### Exercises
a – In the abstract on mannitol and hypertonic saline after brain injury, what intracranial pressure counted as elevated?
b – List every measure that the abstract on mannitol and hypertonic saline says was monitored continuously.

### Provided text
Effect of mannitol and hypertonic saline on cerebral oxygenation in patients with severe traumatic brain injury and refractory intracranial hypertension

Background: The impact of osmotic therapies on brain oxygen has not been extensively studied in humans. We examined the effects on brain tissue oxygen tension (PbtO₂) of mannitol and hypertonic saline (HTS) in patients with severe traumatic brain injury (TBI) and refractory intracranial hypertension. Methods: 12 consecutive patients with severe TBI who underwent intracranial pressure (ICP) and PbtO₂ monitoring were studied. Patients were treated with mannitol (25%, 0.75 g/kg) for episodes of elevated ICP (>20 mm Hg) or HTS (7.5%, 250 ml) if ICP was not controlled with mannitol. PbtO₂, ICP, mean arterial pressure, cerebral perfusion pressure (CPP), central venous pressure and cardiac output were monitored continuously. Results: 42 episodes of intracranial hypertension, treated with mannitol (n = 28 boluses) or HTS (n = 14 boluses), were analysed. HTS treatment was associated with an increase in PbtO₂ (from baseline 28.3 (13.8) mm Hg to 34.9 (18.2) mm Hg at 30 min, 37.0 (17.6) mm Hg at 60 min and 41.4 (17.7) mm Hg at 120 min; all p<0.01) while mannitol did not affect PbtO ₂ (baseline 30.4 (11.4) vs 28.7 (13.5) vs 28.4 (10.6) vs 27.5 (9.9) mm Hg; all p>0.1). Compared with mannitol, HTS was associated with lower ICP and higher CPP and cardiac output. Conclusions: In patients with severe TBI and elevated ICP refractory to previous mannitol treatment, 7.5% hypertonic saline administered as second tier therapy is associated with a significant increase in brain oxygenation, and improved cerebral and systemic haemodynamics.

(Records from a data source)

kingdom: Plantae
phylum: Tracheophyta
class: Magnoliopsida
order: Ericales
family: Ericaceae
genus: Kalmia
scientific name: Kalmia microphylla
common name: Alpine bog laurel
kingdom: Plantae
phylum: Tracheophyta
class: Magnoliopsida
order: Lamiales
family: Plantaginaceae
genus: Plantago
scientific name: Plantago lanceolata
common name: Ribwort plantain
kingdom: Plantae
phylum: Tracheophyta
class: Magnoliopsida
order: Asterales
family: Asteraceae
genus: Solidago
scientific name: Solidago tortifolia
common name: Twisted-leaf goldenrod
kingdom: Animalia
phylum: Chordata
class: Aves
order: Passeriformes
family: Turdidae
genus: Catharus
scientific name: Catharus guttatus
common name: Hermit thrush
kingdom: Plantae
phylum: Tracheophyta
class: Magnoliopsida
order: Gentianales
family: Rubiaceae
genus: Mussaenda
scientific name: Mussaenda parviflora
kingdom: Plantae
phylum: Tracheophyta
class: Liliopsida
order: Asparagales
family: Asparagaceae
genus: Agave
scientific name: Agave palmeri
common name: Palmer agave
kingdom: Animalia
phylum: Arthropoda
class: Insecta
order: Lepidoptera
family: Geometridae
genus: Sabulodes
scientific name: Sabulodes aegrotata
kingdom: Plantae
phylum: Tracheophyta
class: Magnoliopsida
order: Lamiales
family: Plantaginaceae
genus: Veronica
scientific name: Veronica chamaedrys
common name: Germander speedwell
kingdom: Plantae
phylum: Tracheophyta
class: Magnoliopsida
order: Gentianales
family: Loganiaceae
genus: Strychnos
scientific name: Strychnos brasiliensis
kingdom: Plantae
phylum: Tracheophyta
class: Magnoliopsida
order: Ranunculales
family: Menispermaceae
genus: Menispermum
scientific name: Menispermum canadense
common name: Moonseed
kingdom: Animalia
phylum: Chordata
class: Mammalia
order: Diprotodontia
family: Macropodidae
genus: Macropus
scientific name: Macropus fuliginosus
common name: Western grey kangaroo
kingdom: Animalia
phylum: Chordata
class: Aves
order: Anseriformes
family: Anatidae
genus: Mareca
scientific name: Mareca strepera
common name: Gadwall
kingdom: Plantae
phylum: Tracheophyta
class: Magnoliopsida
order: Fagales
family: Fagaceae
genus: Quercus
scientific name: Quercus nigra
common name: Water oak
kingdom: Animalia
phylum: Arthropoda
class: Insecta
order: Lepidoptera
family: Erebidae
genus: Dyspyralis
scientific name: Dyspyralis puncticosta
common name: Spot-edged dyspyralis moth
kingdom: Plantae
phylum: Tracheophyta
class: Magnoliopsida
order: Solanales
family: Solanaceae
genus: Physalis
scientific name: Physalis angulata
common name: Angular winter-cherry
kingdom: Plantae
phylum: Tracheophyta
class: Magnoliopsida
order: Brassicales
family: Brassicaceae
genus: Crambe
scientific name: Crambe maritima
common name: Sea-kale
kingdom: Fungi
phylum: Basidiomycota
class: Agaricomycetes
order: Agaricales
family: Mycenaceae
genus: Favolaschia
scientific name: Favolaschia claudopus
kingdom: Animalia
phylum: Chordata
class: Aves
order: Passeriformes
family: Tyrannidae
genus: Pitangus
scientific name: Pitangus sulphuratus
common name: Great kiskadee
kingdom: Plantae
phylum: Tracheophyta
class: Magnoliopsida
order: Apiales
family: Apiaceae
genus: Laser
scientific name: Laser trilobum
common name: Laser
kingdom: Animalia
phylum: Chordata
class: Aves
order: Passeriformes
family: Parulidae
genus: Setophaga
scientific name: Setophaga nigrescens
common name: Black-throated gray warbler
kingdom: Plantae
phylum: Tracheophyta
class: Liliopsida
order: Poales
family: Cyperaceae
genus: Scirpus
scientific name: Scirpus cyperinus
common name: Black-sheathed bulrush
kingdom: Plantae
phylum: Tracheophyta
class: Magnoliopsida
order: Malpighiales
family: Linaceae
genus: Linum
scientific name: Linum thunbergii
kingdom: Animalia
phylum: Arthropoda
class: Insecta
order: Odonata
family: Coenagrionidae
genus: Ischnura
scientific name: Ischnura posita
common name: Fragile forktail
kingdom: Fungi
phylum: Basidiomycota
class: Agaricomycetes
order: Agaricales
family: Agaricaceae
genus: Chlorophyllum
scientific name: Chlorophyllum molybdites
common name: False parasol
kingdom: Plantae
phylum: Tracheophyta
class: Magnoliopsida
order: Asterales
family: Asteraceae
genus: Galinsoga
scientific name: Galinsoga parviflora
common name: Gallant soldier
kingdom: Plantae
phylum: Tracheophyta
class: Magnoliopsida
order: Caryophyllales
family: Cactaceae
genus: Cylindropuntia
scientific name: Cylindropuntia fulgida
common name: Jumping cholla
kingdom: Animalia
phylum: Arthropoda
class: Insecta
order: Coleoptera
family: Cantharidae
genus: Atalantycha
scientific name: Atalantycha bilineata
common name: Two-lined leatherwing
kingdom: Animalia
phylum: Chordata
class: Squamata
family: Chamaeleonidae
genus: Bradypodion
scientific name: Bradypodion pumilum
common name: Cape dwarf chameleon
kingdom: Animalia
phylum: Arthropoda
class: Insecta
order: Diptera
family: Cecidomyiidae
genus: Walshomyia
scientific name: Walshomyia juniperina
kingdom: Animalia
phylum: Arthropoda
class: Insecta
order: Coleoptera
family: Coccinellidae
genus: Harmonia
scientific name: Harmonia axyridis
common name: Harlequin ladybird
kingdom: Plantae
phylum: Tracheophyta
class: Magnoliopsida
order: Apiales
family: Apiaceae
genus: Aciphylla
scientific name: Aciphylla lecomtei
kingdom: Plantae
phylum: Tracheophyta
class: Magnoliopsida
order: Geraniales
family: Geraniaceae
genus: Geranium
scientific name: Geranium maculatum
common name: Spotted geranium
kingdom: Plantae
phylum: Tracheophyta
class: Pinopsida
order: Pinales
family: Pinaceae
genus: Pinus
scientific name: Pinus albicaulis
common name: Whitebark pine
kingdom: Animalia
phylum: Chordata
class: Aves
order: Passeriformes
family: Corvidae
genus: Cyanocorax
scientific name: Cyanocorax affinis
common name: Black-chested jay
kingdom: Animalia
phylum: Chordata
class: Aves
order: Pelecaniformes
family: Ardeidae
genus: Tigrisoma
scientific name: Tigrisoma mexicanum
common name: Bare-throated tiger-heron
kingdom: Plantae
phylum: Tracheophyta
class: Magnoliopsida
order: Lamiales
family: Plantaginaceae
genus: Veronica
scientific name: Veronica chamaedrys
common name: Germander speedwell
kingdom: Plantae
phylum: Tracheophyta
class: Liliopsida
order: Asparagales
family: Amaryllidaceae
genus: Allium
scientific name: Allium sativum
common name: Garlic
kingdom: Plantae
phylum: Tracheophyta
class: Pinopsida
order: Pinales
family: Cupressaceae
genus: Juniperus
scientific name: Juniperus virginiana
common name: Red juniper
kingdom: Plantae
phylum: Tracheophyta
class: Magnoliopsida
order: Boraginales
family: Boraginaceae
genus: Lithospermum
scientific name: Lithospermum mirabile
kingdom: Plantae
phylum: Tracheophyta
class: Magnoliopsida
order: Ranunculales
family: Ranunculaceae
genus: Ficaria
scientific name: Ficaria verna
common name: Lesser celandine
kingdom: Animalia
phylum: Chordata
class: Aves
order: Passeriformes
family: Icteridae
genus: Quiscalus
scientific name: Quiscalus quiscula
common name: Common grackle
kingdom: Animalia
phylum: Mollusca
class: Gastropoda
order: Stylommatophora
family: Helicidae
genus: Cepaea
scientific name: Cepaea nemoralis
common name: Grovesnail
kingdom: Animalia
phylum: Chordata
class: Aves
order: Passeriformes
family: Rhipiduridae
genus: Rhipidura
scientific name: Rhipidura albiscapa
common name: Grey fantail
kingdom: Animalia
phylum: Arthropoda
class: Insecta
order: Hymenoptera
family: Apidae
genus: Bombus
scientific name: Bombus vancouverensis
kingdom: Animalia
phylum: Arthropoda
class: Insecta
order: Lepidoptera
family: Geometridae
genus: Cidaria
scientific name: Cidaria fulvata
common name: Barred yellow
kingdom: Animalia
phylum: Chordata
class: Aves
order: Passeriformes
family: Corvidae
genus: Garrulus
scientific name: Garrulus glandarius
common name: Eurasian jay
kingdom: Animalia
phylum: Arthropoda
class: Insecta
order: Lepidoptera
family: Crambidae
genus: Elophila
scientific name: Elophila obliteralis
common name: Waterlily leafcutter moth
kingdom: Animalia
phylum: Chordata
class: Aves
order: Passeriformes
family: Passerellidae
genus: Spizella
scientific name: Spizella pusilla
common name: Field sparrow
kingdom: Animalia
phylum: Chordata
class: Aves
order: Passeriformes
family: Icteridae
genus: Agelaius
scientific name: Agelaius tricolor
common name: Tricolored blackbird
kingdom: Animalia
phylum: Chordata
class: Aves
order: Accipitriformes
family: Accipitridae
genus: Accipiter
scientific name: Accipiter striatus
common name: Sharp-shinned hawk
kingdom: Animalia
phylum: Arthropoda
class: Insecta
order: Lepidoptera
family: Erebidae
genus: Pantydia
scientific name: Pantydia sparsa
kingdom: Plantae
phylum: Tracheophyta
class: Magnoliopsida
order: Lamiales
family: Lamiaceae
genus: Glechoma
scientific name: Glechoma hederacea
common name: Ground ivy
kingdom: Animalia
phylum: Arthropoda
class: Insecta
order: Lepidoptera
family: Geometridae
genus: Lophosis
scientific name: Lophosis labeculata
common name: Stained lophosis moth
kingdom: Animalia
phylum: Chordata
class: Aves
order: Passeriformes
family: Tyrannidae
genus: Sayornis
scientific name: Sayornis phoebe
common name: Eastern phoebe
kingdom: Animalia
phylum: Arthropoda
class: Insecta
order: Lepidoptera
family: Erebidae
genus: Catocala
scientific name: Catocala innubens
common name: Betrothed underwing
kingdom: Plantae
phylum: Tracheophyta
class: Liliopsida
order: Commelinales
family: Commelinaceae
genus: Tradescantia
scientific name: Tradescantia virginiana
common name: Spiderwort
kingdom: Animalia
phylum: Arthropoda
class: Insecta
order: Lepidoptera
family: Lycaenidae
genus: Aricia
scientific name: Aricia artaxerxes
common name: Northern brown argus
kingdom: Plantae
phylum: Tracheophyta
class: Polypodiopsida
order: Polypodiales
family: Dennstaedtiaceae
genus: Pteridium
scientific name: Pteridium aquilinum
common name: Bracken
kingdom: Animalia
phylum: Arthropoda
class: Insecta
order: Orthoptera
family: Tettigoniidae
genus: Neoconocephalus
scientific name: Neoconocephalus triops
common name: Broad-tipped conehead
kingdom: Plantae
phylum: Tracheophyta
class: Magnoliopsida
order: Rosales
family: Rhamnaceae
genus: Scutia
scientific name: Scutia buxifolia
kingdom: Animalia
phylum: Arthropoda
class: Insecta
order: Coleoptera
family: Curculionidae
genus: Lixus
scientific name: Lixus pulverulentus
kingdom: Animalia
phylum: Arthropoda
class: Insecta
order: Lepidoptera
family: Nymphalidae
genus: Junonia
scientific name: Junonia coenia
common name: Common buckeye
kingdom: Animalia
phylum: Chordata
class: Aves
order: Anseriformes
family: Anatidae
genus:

### Solutions below
a – An intracranial pressure above 20 mm Hg.

b –
- Brain tissue oxygen tension (PbtO₂)
- Intracranial pressure (ICP)
- Mean arterial pressure
- Cerebral perfusion pressure (CPP)
- Central venous pressure
- Cardiac output